Before we begin the call, let me remind you that today's call will include forward-looking statements that are based on the best and most reasonable information we have today. There are numerous factors that could cause actual results to differ materially from what is discussed on today's call. You can read our full disclosure on forward-looking statements and the risk factors associated with our business in our corporate presentation, our latest 10-K and today's news release, all of which have been posted to our website at www.denbury.com.
Also, over the course of today's call, we will reference certain non-GAAP measures. Reconciliations of and disclosures on these measures are provided in today's news release.
With that, I'll turn the call over to Phil.
Thank you, Jack. I'm happy to report that our Q4 financial results were well ahead of consensus expectations, largely driven by strong tertiary production growth and an improved NYMEX oil premium, ending the highly productive year on a strong note.
Craig's going to review tertiary production in more detail, but in summary, we're very pleased with how we finished the year. This strong fourth quarter gives us a great start for 2013 and makes us optimistic about our full year tertiary production outlook.
For those of us that follow -- for those of you that follow us regularly, you know the last 12 months have been a very active period for Denbury. I thought I might quickly highlight some of these recent successes.
On the transaction front, we've completed our announced deals with over $4 billion of aggregate value if you count both the purchase and the sale. So what's the net result of that? First, we sharpened our strategic focus on enhanced oil recovery, where we have a strategic and competitive advantage.
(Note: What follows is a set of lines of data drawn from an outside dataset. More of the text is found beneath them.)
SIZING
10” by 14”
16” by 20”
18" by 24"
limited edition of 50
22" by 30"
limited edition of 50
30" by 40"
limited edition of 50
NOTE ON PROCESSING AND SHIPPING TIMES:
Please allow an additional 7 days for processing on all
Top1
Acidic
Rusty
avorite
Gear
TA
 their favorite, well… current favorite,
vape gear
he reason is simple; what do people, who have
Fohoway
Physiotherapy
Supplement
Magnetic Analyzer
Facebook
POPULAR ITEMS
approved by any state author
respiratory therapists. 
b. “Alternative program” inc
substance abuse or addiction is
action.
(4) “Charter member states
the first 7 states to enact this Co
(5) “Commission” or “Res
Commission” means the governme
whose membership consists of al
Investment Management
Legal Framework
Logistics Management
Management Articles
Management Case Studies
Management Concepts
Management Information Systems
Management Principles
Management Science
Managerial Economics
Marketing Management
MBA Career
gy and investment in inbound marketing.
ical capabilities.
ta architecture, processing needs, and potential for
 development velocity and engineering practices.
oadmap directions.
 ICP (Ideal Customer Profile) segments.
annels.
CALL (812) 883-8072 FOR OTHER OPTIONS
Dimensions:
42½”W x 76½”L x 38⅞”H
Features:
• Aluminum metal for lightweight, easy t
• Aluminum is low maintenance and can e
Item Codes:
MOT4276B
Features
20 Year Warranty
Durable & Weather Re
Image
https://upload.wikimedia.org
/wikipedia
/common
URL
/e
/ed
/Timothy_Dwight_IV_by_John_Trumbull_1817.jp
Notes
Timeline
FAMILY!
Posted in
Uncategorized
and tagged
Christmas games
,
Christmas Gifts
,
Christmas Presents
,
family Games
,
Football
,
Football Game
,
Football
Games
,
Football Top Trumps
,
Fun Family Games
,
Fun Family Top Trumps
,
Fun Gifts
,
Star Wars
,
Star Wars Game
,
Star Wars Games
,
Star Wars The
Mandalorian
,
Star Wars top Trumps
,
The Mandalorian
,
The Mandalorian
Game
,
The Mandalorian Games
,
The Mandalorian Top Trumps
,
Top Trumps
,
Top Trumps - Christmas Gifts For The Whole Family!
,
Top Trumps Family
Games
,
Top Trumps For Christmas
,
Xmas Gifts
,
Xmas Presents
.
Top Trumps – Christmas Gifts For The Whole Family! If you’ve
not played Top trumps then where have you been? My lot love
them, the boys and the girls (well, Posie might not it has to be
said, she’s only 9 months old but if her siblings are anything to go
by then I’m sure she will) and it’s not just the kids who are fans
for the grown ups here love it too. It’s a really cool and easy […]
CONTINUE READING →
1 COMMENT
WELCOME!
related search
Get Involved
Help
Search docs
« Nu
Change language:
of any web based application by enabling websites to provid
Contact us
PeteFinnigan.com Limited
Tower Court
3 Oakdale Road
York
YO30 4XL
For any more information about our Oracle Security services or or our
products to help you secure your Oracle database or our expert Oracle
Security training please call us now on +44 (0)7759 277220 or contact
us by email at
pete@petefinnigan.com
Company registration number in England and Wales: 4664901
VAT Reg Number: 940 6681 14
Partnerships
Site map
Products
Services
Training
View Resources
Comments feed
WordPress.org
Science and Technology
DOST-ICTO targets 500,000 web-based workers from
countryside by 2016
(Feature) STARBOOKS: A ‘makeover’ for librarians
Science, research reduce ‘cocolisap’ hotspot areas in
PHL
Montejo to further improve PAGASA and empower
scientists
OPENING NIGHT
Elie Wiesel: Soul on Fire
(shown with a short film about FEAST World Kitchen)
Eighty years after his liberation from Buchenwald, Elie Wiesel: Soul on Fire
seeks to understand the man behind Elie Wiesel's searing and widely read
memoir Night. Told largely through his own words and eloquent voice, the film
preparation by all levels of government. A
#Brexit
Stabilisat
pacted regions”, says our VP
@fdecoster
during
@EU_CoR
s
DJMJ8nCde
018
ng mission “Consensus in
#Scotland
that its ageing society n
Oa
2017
Today, nearly everything we own is either a current EOR flood or is part of planned future EOR operations.
Secondly, we increased our unproven EOR potential by nearly 210 million barrels, which even with the Bakken divestiture, results in a net increase in our unproven potential reserves. Further, they are now EOR potential barrels, which we believe will add more value to Denbury than the potential barrels that we sold. We now have over 650 million barrels unbooked EOR potential in our inventory, which gives us more than a decade of growth and will create substantial value for our shareholders.
Third, we nearly replaced the production of the sold assets with that from the acquired or to be acquired assets. Fourth, we exchanged proved reserves with a high proved undeveloped component for reserves that are nearly all proved developed, which significantly increases free cash flow. To be a little more specific, the Bakken assets had over $1.7 billion of future development cost associated with them, and the acquired assets have less than $100 million of future development costs.
Fifth, we have increased our Rocky Mountain CO2 reserves by 1.3 trillion cubic feet and up to 115 million a day of deliverability. Lastly, we did all this, in a tax-efficient basis. Our latest announcement, the pending transaction with Conoco, wherein we're buying their CCA assets for $1.05 billion, allowed us to defer about $400 million of taxes, gives us nearly 11,000 barrels a day of oil production and 60 million to 80 million barrels of potential EOR reserves.
It increases our interest in an area that was already our largest in the Rocky Mountain region, which will allow us to benefit from economies of scale of CCA and leverage our planned CO2 transportation infrastructure. In fact, if you'll note, all of the acquired future EOR fields are very close to existing or planned pipeline infrastructure, allowing us to amortize that cost over millions of additional barrels, improving the returns on these incremental acquisitions.
So bottom line, this collection of M&A transactions could work out probably even better than we'd hoped in our company transforming transactions. If you want more details on the transaction, I encourage you to review our updated investor presentation.